TASK ITEM -
Set the images aside and retype the whole listing exactly.

DATA TO USE -
================================

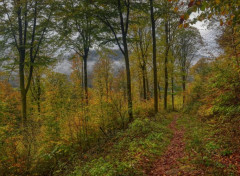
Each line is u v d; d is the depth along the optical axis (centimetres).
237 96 797
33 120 939
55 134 904
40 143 837
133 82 2931
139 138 888
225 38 867
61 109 1030
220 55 924
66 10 1438
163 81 2528
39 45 1605
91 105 1089
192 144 702
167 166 564
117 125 1229
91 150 917
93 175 515
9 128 801
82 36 1780
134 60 2361
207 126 949
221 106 893
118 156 684
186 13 264
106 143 964
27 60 1667
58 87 1177
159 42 2011
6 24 1416
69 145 897
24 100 1503
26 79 2225
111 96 1179
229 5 280
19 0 1339
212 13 289
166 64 2172
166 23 2038
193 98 2531
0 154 735
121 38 1372
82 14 1304
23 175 752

================================

ANSWER TO THIS PROBLEM -
Each line is u v d; d is the depth along the optical axis (centimetres).
237 96 797
33 120 939
55 134 904
40 143 837
133 82 2931
139 138 888
225 38 867
61 109 1030
220 55 924
66 10 1438
163 81 2528
39 45 1605
91 105 1089
192 144 702
167 166 564
117 125 1229
91 150 917
93 175 515
9 128 801
82 36 1780
134 60 2361
207 126 949
221 106 893
118 156 684
186 13 264
106 143 964
27 60 1667
58 87 1177
159 42 2011
6 24 1416
69 145 897
24 100 1503
26 79 2225
111 96 1179
229 5 280
19 0 1339
212 13 289
166 64 2172
166 23 2038
193 98 2531
0 154 735
121 38 1372
82 14 1304
23 175 752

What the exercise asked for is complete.